Leetcode: Valid Anagram

Given two strings s and t, write a function to determine if t is an anagram of s.

For example,
s = "anagram", t = "nagaram", return true.
s = "rat", t = "car", return false.

Note:
You may assume the string contains only lowercase alphabets.

Follow up:
What if the inputs contain unicode characters? How would you adapt your solution to such case?

还不知道Unicode 该怎么做

只有lowercase alphabets的做法无外乎sort, hashmap, array, bitmap之类的

 Better:

public class Solution {
    public boolean isAnagram(String s, String t) {
        int[] alphabet = new int[26];
        for (int i = 0; i < s.length(); i++) alphabet[s.charAt(i) - 'a']++;
        for (int i = 0; i < t.length(); i++) alphabet[t.charAt(i) - 'a']--;
        for (int i : alphabet) if (i != 0) return false;
        return true;
    }
}

 Unicode Follow up

In Java, a Unicode could be represented by a single char(BMP, Basic Multilingual Plane) or two chars (high surrogate).
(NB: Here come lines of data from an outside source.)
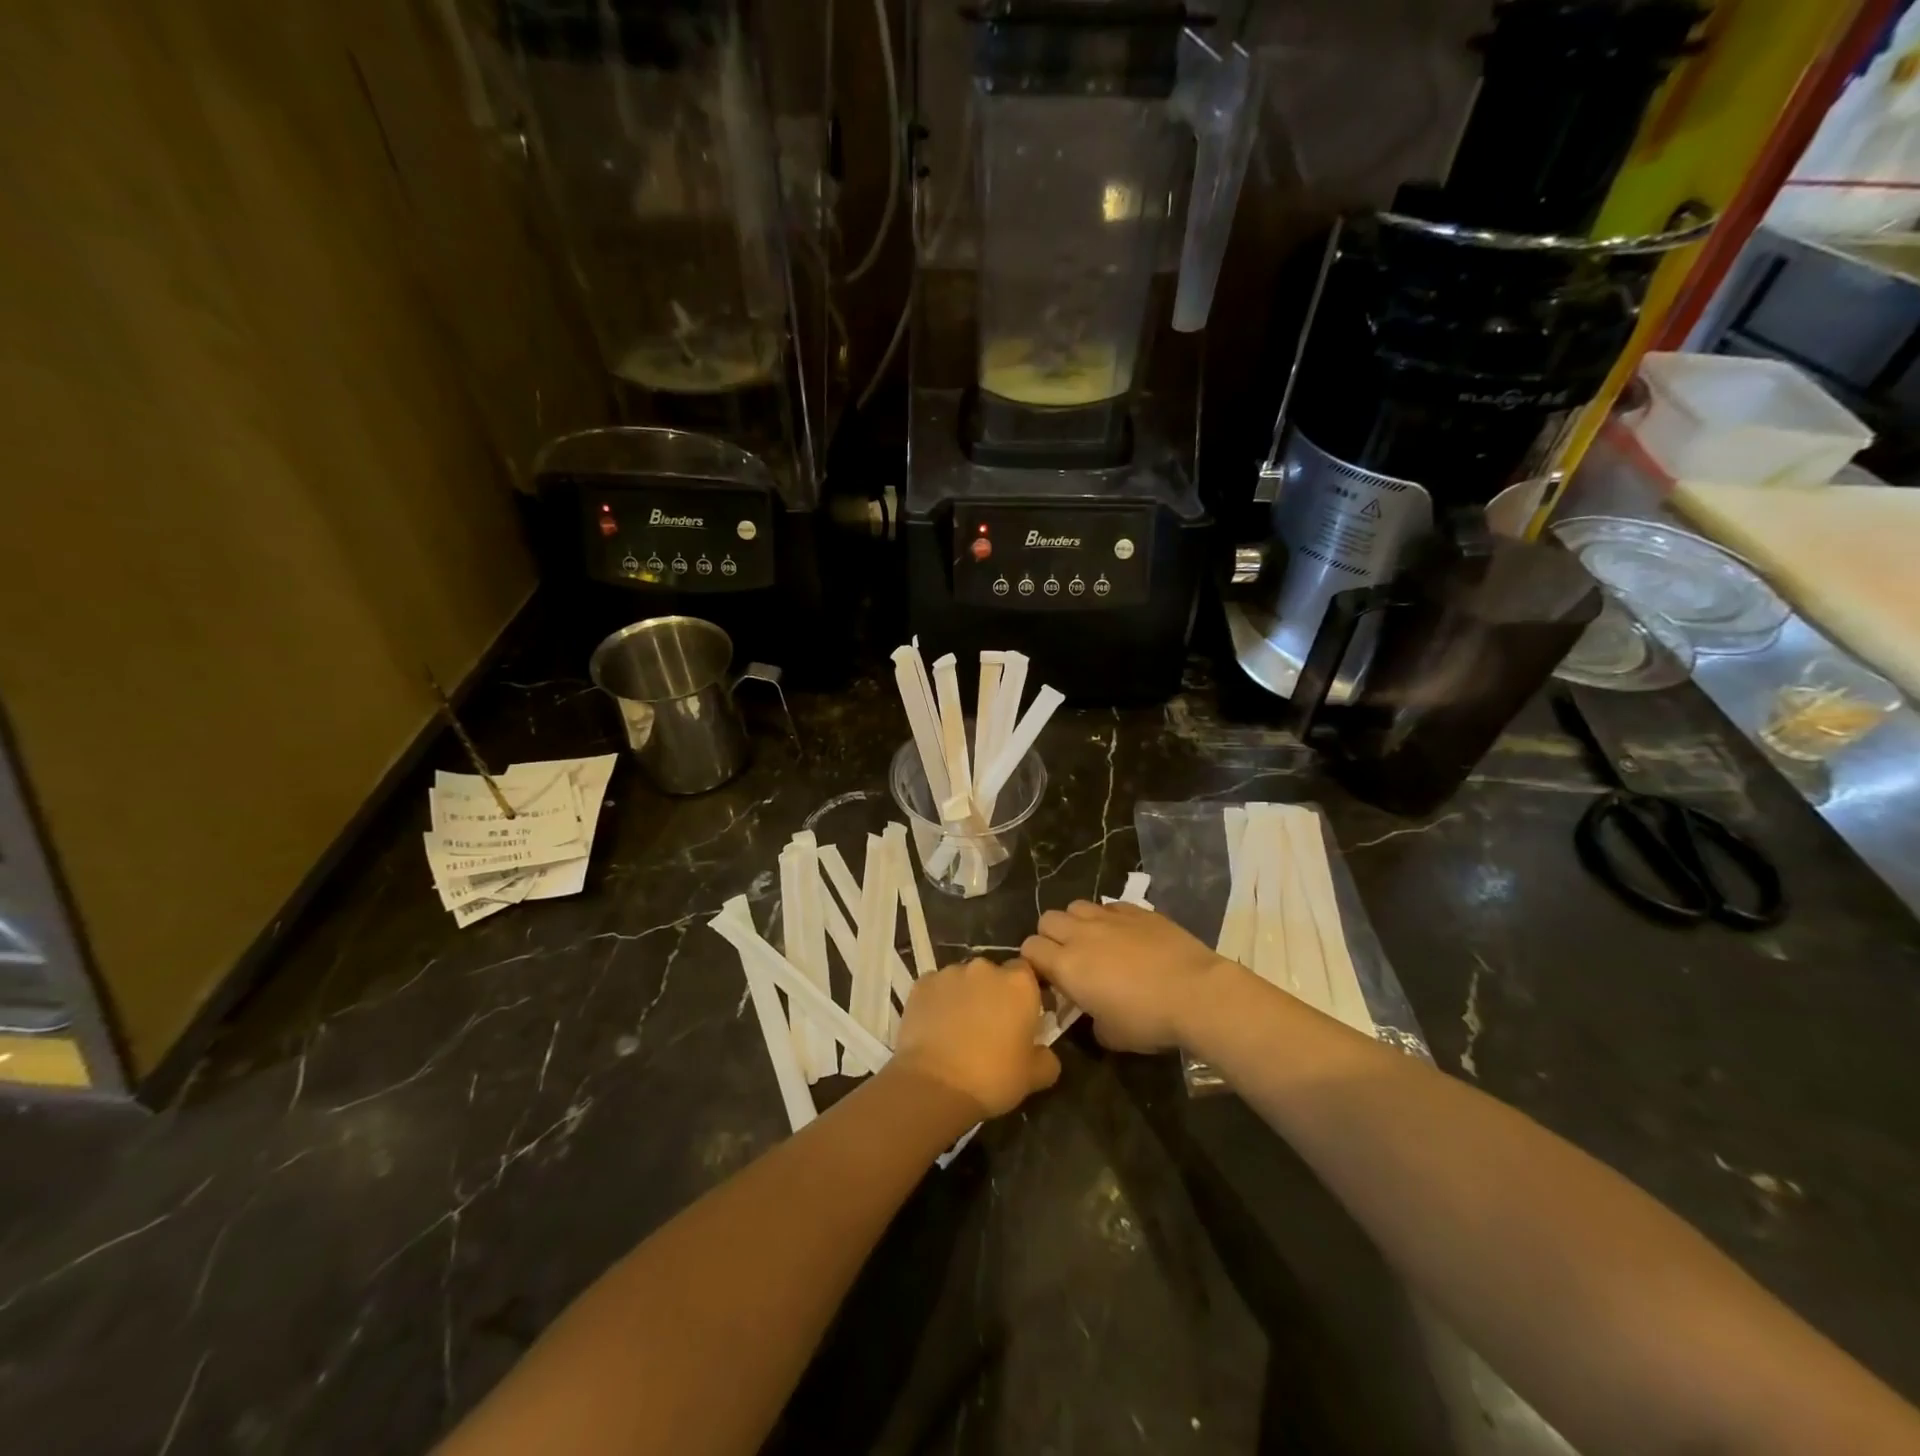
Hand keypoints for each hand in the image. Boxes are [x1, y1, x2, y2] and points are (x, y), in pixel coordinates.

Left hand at [890, 958, 1059, 1117]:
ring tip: (957, 1029)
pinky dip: (938, 1001)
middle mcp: (985, 968)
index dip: (1024, 994)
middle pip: (994, 975)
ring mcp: (950, 972)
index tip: (1021, 1017)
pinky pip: (936, 988)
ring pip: (963, 980)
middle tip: (989, 1026)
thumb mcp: (1034, 1077)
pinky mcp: (922, 983)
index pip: (1027, 974)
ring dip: (965, 996)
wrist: (934, 1085)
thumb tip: (1045, 1053)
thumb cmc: (992, 1078)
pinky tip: (935, 1027)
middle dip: (993, 994)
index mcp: (1019, 983)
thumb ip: (1047, 1058)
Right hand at [1021, 901, 1232, 1052]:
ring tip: (1094, 942)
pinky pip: (1109, 906)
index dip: (1034, 962)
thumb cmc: (1148, 1020)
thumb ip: (1090, 1020)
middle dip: (1050, 936)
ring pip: (1076, 906)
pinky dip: (1108, 918)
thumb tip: (1091, 1014)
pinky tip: (1124, 934)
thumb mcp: (1110, 1035)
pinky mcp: (1137, 910)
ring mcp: (1109, 917)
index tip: (1048, 979)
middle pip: (1047, 919)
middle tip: (1068, 959)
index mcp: (1066, 966)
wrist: (1196, 993)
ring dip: (1077, 922)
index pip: (1029, 948)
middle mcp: (1081, 934)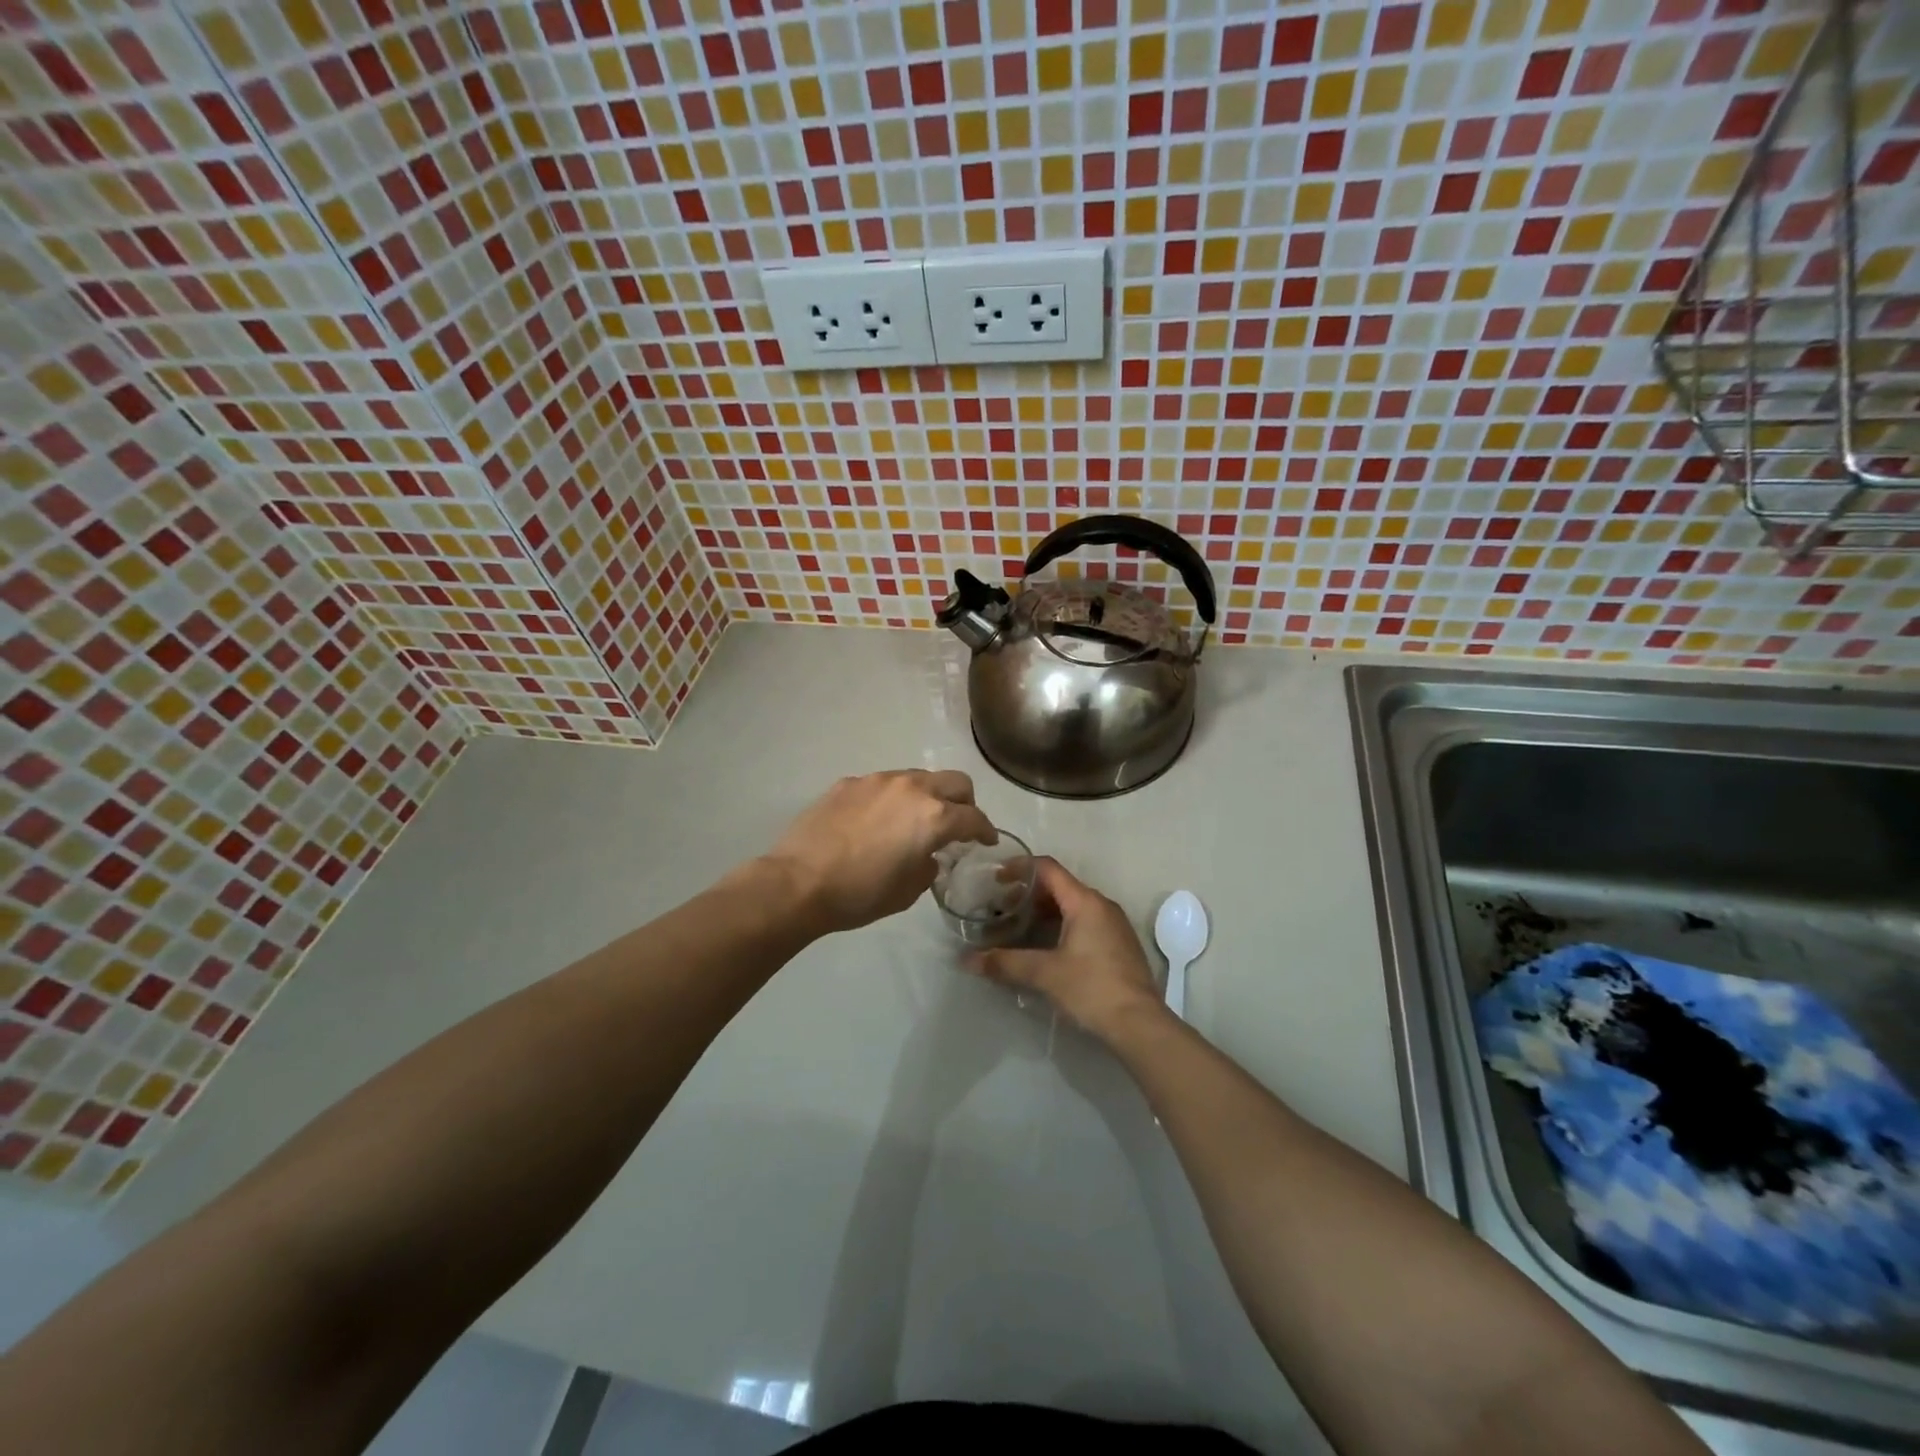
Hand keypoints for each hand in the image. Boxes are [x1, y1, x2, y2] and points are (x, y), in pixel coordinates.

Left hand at [761, 770, 996, 933]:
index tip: (987, 840)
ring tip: (913, 821)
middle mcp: (912, 788)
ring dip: (926, 796)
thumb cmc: (860, 894)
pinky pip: (882, 785)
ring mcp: (878, 780)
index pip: (974, 817)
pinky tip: (875, 822)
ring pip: (918, 778)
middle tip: (958, 824)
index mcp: (934, 817)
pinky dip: (891, 799)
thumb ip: (928, 866)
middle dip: (965, 802)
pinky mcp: (849, 782)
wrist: (799, 882)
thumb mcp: (908, 891)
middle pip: (955, 782)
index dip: (986, 830)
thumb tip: (926, 855)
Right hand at [968, 858, 1165, 1040]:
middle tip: (1001, 909)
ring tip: (1018, 928)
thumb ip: (1005, 963)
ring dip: (1044, 912)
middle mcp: (1102, 905)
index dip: (1020, 868)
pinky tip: (1045, 947)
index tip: (996, 878)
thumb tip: (967, 960)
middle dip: (1028, 894)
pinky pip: (1085, 922)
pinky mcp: (1118, 945)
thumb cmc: (1091, 988)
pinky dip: (1061, 925)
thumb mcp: (1044, 974)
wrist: (1140, 1024)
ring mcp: (1114, 925)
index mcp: (1085, 902)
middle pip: (1060, 886)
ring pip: (1072, 906)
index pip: (1048, 869)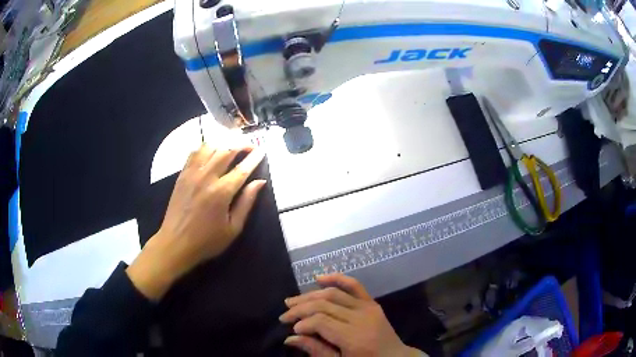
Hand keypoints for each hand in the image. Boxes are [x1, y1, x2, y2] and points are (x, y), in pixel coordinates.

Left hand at [126, 144, 265, 300]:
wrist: (175, 243)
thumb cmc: (207, 240)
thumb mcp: (233, 228)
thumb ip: (246, 203)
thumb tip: (260, 182)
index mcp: (222, 192)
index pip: (242, 169)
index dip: (254, 158)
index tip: (262, 150)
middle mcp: (206, 177)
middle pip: (226, 151)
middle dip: (241, 144)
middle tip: (250, 145)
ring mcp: (192, 174)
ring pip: (209, 147)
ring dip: (223, 143)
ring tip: (232, 146)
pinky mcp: (182, 175)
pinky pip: (194, 153)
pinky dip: (205, 147)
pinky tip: (211, 151)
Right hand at [280, 274, 423, 356]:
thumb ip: (316, 350)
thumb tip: (290, 338)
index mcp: (354, 338)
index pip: (321, 321)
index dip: (302, 322)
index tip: (291, 328)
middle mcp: (361, 318)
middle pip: (325, 305)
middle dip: (301, 308)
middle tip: (285, 315)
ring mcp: (368, 308)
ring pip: (334, 294)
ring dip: (310, 295)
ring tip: (292, 301)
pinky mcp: (372, 303)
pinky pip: (354, 285)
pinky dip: (337, 278)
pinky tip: (319, 278)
Bascially, we can use

 

• String.codePointAt(int index) method to get the integer representation of a Unicode (as the key in the hash table)
• and use Character.charCount(int code) to count how many the characters are used there (to correctly increase our index)

public class Solution {
    public boolean isAnagram(String s, String t) {
        if (s==null && t==null) return true;
        else if (s==null || t==null) return false;
        else if (s.length() != t.length()) return false;
        
        Map<Integer, Integer> dict = new HashMap<>();
        int index = 0;
        while(index < s.length()) {
            int charCode = s.codePointAt(index); // Get the integer representation of Unicode 
            dict.put(charCode, dict.getOrDefault(charCode, 0) + 1);
            index += Character.charCount(charCode); // The Unicode could be represented by either one char or two chars
        }
        
        index = 0;
        while(index < t.length()) {
            int charCode = t.codePointAt(index);
            int count = dict.getOrDefault(charCode, 0);
            
            if (count == 0) return false;
            else dict.put(charCode, count - 1);
            
            index += Character.charCount(charCode);
        }
        
        return true;
    }
}